Restate the data below word for word. Leave the images out.

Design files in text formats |
● ● ● ● ●

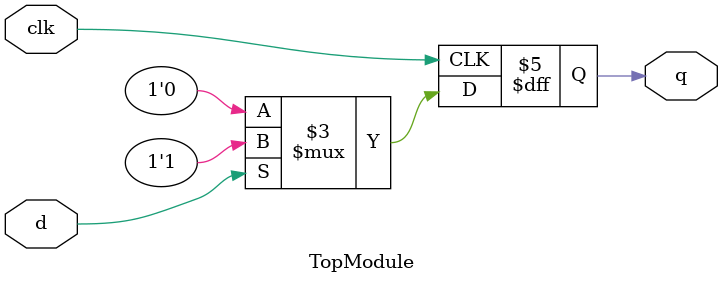
<source format=sv>

module TopModule (
  input wire clk,
  input wire d,
  output reg q
);

always @(posedge clk)
begin
  if (d)
    q <= 1'b1;
  else
    q <= 1'b0;
end

endmodule

// VERILOG-EVAL: errant inclusion of module definition

</source>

● ● ● ● ●

SOLVED EXERCISE |
<source format=sv>

module TopModule (
  input wire clk,
  input wire d,
  output reg q
);

always @(posedge clk)
begin
  if (d)
    q <= 1'b1;
  else
    q <= 1'b0;
end

endmodule

// VERILOG-EVAL: errant inclusion of module definition

</source>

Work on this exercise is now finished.